Beautiful Numbers KickStart 2017 Round2

Problem

We consider a number to be beautiful if it consists only of the digit 1 repeated one or more times. Not all numbers are beautiful, but we can make any base 10 positive integer beautiful by writing it in another base.

Given an integer N, can you find a base B (with B > 1) to write it in such that all of its digits become 1? If there are multiple bases that satisfy this property, choose the one that maximizes the number of 1 digits.

Input

The first line of the input gives the number of test cases, T. T test cases follow. Each test case consists of one line with an integer N.

Output

For each test case, output one line containing Case #x: y, where x is the test case number (starting from 1) and y is the base described in the problem statement.

Limits

1 ≤ T ≤ 100.

Small dataset

3 ≤ N ≤ 1000.

Large dataset

3 ≤ N ≤ 10¹⁸.

Sample

beautiful number要求数的所有位都是1，对于输入的一个数，要求输出一个进制，使得该数为beautiful number，且长度最大。

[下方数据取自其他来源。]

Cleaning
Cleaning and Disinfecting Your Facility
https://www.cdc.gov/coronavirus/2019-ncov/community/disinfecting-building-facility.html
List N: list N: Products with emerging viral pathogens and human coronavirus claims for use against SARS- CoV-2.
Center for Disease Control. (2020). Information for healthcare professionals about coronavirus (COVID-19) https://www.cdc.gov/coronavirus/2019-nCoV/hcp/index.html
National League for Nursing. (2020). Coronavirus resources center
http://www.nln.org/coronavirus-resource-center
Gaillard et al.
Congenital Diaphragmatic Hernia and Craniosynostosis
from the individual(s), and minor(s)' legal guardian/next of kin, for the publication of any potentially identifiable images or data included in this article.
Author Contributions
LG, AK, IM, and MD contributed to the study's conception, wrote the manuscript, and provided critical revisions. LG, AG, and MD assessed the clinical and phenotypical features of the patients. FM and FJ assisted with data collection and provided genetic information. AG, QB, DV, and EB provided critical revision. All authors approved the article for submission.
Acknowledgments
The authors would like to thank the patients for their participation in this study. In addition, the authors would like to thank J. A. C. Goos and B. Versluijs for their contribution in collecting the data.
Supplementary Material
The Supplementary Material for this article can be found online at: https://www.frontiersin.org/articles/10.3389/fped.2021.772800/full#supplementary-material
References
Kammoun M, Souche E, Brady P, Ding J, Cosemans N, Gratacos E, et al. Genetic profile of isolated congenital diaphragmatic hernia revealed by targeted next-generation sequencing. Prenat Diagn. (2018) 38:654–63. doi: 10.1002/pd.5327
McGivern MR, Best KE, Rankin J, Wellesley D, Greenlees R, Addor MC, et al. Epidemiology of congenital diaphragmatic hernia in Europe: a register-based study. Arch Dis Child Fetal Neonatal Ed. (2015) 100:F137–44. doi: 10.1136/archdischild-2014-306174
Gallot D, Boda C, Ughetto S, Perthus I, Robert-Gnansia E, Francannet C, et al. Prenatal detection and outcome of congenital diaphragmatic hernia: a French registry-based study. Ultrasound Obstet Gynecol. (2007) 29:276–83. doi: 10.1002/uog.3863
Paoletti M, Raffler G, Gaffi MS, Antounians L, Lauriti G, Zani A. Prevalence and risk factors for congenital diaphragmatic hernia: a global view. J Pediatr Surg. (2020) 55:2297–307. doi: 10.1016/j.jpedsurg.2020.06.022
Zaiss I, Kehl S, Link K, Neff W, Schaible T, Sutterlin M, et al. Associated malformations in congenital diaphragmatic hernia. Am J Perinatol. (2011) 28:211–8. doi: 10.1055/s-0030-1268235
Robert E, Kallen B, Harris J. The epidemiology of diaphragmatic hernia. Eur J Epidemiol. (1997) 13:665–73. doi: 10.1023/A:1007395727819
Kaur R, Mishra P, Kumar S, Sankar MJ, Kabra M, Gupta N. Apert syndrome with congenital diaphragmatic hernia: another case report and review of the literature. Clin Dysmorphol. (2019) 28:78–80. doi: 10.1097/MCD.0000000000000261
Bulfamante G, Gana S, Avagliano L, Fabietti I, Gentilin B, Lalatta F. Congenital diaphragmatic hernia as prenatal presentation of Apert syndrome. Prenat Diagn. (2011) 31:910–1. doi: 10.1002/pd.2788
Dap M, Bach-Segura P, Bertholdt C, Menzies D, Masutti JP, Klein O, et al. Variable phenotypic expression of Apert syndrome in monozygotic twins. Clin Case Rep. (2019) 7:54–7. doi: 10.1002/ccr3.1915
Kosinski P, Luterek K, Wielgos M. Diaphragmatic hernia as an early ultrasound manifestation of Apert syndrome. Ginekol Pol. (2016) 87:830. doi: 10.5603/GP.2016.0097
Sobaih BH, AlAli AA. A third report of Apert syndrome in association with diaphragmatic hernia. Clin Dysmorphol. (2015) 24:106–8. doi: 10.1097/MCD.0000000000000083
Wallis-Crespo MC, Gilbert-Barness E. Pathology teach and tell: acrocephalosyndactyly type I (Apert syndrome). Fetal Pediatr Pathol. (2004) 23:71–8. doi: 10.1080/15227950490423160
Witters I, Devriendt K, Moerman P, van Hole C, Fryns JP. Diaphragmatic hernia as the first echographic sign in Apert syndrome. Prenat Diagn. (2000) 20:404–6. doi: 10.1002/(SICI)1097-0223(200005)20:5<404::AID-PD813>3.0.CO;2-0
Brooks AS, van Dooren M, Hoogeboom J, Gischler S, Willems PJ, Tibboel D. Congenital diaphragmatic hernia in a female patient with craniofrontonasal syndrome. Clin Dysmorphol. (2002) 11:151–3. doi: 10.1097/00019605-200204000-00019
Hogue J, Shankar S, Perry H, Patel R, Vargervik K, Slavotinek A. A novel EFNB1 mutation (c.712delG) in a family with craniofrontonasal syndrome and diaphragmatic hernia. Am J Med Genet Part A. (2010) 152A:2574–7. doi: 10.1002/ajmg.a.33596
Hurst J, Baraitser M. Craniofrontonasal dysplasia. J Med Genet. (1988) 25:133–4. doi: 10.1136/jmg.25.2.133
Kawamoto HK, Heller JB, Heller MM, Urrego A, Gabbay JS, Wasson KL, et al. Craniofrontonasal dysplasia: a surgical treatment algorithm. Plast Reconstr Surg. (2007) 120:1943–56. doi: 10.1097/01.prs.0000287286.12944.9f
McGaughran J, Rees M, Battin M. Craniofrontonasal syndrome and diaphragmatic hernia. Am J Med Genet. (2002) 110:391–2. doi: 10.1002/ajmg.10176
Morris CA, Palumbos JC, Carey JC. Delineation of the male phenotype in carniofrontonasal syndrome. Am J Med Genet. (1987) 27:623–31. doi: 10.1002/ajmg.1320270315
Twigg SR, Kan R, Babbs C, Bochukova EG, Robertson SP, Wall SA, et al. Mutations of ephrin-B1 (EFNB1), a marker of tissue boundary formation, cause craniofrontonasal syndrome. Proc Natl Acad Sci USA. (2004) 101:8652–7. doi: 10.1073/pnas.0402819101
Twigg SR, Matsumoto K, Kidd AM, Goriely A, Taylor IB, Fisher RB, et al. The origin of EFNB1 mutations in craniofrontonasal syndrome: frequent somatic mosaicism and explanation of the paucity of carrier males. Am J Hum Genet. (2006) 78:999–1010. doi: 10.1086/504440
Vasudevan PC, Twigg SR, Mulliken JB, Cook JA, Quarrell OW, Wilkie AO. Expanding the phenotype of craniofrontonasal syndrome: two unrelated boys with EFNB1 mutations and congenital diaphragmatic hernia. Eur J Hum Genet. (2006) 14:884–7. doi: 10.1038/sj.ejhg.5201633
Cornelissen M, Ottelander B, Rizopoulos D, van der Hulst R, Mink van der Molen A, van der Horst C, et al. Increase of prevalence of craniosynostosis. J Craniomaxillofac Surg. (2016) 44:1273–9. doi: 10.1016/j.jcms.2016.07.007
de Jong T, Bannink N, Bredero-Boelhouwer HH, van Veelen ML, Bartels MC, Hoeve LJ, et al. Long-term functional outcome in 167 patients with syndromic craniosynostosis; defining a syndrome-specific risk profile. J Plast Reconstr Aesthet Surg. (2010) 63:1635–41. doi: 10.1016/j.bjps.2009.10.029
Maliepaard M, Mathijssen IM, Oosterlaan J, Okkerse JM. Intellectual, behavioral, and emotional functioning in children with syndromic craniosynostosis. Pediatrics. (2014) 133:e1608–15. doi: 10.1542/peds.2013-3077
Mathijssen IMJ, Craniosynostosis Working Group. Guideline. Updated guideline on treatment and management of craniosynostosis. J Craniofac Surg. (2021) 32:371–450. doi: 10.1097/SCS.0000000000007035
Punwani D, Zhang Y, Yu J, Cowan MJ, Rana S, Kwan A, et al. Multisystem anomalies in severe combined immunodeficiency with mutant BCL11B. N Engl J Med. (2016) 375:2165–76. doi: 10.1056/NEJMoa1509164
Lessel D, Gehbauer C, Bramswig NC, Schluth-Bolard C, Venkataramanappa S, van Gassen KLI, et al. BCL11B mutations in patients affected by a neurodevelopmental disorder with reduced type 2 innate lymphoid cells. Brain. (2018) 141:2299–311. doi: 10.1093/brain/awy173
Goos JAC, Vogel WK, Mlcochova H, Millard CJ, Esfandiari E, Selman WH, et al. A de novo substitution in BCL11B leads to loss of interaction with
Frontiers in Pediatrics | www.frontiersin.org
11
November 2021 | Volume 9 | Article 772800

容易想到的解法，可以用于小数据集，时间复杂度为O(NlogN)。进制从2开始，循环至N-1，尝试该进制下是否是beautiful。

import java.util.*;
public class Solution{
    public static void main(String[] args) {
        Scanner scan = new Scanner(System.in);
        int n = 0;
        if(scan.hasNext()) {
            n = Integer.parseInt(scan.next());
        }
        int[] res = new int[n];
        for(int i = 0; i < n; i++) {
            if(scan.hasNext()) {
                res[i] = helper(Integer.parseInt(scan.next()));
            }
        }
        for(int i = 0; i < n; i++) {
            System.out.println("Case #" + (i + 1) + ": " + res[i]);
        }
        return;
    }
    
    public static int helper(int num) {
        for(int i = 2; i < num; i++) {
            int src = num;
            while(src > 0) {
                //System.out.println("src" + src + "i" + i + "余数："+ (src % i));
                if(src % i == 1) {
                    src = src / i;
                }  else break;
            }
            //System.out.println();
            if(src == 0) return i;
        }
        return num - 1;
    }
}

大数据集合的解法：3 <= N <= 10^18。此时只能用long类型，long类型最大数值为2^64 - 1 = 9223372036854775807 ～ 4 * 10 ^ 18。所以N转换成beautiful number后的长度不会超过64（～logN）。

则从64开始到2，考虑每个长度是否有一种进位制使得该形式的数对应输入的num。采用二分搜索来搜索进位制，复杂度为O(logN)。每次需要将num和该长度的该进位制组成的数进行比较，组成该数字需要O(log位数)。

算法时间复杂度为O(logN*logN*logN)。

import java.util.*;
import java.io.*;
public class Solution_large {
    public static void main(String[] args) {
        Scanner in = new Scanner(new BufferedReader(new InputStreamReader(System.in)));
        int t = in.nextInt();  // Scanner has functions to read ints, longs, strings, chars, etc.
        long[] res = new long[t];
        for(int i = 0; i < t; i++) {
            res[i] = beautiful(in.nextLong());
        }
        for(int i = 0; i < t; i++) {
            System.out.println("Case #" + (i + 1) + ": " + res[i]);
        }
    }

    public static long beautiful(long num) {
        for(int bits = 64; bits >= 2; bits--) {
            long radix = getRadix(num, bits);
            if(radix != -1) return radix;
        }
        throw new IllegalStateException("should not reach here");
    }

    public static long getRadix(long n, int bits) {
        long lo = 2, hi = n;
        while(lo < hi) {
            long mid = lo + (hi - lo) / 2;
            long t = convert(mid, bits);
            if(t < n) {
                lo = mid + 1;
            } else {
                hi = mid;
            }
        }
        if(convert(lo, bits) == n) return lo;
        return -1;
    }
    public static long convert(long radix, int bits){
        long sum = 0;
        long component = 1;
        for(int i = 0; i < bits; i++) {
            if(Long.MAX_VALUE - sum < component) {
                return Long.MAX_VALUE;
            }
            sum += component;
            if(component > Long.MAX_VALUE / radix) {
                component = Long.MAX_VALUE;
            } else component = component * radix;
        }
        return sum;
    }
}

除了算法的思想重要，另外的重点是注意两个溢出条件，一个是sum的溢出，一个是component的溢出。component领先sum，所以component溢出时候，sum还不一定溢出。